Know Your Place

Community Contributed

Li’ula Busby, MHS Grade 12 

Kalo is happiest when it is growing where it belongs. When I was five, my mom asked me what I want to be when I grow up. I said I want to be happy. I’m happiest when I have a sense of belonging. Belonging means to fit in. It means being in the right place with the right people. Knowing your place is challenging sometimes because your place shifts when you’re with different people and when you’re in different places. To truly know your place, you need to know who you are. Next, figure out your viewpoint on what’s right and wrong. Lastly, know where you fall in line – your role.   

Knowing who you are is more than knowing your name. When I’m introducing myself, I don’t just say my name. I say my name, my parents’ names and where I’m from. I’m young so people often ask me who my parents are. They ask because they want to know where I come from and because there’s a significant chance they know someone in my family. If you know where you’re from you know where you’re welcomed. If you know who your family is, you know who you’re welcome around. 

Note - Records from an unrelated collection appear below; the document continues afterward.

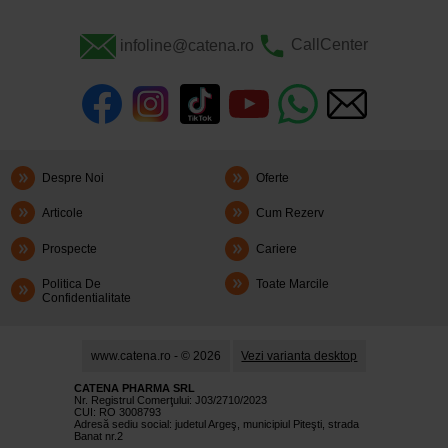
infoline@catena.ro
CallCenter
Despre Noi
Oferte
Articole
Cum Rezerv
Prospecte
Cariere
Politica De
Toate Marcile
Confidentialitate
www.catena.ro - © 2026
Vezi varianta desktop
CATENA PHARMA SRL
Nr. Registrul Comerţului: J03/2710/2023
CUI: RO 3008793
Adresă sediu social: judetul Argeş, municipiul Piteşti, strada
Banat nr.2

“Politically correct is not always the same as culturally correct,” is a saying I heard from Uncle Earl Kawa’a. 

To me that means what’s lawful isn’t always pono and what’s pono isn’t always lawful. For example, it’s politically correct for people to sit three feet away from you on a three-mile beach while blasting their music, but is it culturally correct?  It’s legal for foreigners to vacation on Maui right now, but is it pono? No, it’s not. Be observant, know when to make the right decision and know how to behave in certain places at certain times.

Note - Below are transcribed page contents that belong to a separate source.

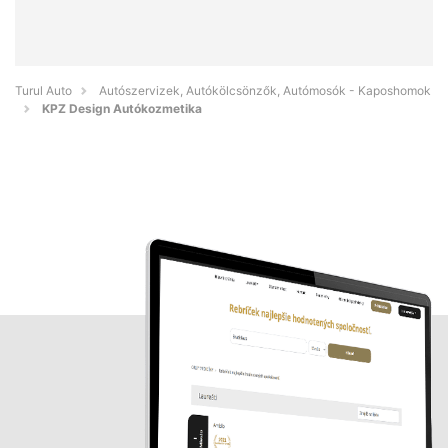
Turul Auto
Autószervizek, Autókölcsönzők, Autómosók - Kaposhomok
KPZ Design Autókozmetika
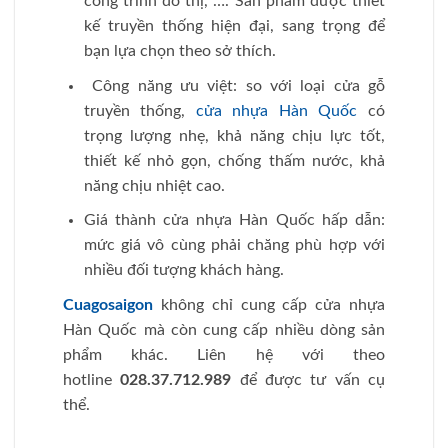
công trình đô thị, …. Sản phẩm được thiết
kế truyền thống hiện đại, sang trọng để
bạn lựa chọn theo sở thích.
Công năng ưu việt: so với loại cửa gỗ
truyền thống,
cửa nhựa Hàn Quốc
có
trọng lượng nhẹ, khả năng chịu lực tốt,
thiết kế nhỏ gọn, chống thấm nước, khả
năng chịu nhiệt cao.
Giá thành cửa nhựa Hàn Quốc hấp dẫn:
mức giá vô cùng phải chăng phù hợp với
nhiều đối tượng khách hàng.
Cuagosaigon
không chỉ cung cấp cửa nhựa
Hàn Quốc mà còn cung cấp nhiều dòng sản
phẩm khác. Liên hệ với theo
hotline
028.37.712.989
để được tư vấn cụ
thể.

Another way of knowing your place is knowing where you fall in line. If I’m around my little cousins, I can boss them around a little bit, but if I’m with my parents I’m the one that gets bossed around. Your place changes based on the people you’re with. 

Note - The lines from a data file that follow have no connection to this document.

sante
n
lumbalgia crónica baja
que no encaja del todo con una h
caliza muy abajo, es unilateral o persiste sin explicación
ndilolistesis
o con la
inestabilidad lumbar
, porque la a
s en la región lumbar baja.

As 11th grader Nohea Rojas explained, “respect your elders because it’s just a common courtesy.” 

When you go to someone else’s place it means it’s not yours, so it doesn’t have your rules. If you’re from the states and you come to Hawaii, people here are going to have different rules. Over here we take our shoes off when we come inside because our shoes are dirty. In some other places people keep their shoes on because they think feet are dirty. Even when you’re welcome somewhere you still need to know your place and follow the rules so you can stay welcomed. 

Knowing your place is knowing who you are, knowing what’s right and wrong and knowing where you fall in line. Some varieties of kalo belong in the lo’i and some belong in dryland. Know your place so you can be happy when you grow up too!